- [TASK TO COMPLETE] Identify each line in the material below that contains the word "date", and copy those lines out. The match is case-sensitive.

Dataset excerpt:
──────────────────────────────

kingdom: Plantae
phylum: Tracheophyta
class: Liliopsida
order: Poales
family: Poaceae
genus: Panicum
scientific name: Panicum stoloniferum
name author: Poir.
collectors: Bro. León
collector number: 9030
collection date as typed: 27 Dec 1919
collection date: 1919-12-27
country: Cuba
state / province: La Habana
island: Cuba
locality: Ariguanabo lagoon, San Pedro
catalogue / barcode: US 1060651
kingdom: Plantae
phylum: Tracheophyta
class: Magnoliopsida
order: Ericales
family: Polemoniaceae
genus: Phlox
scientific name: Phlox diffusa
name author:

──────────────────────────────

- [TASK OUTPUT]
collection date as typed: 27 Dec 1919
collection date: 1919-12-27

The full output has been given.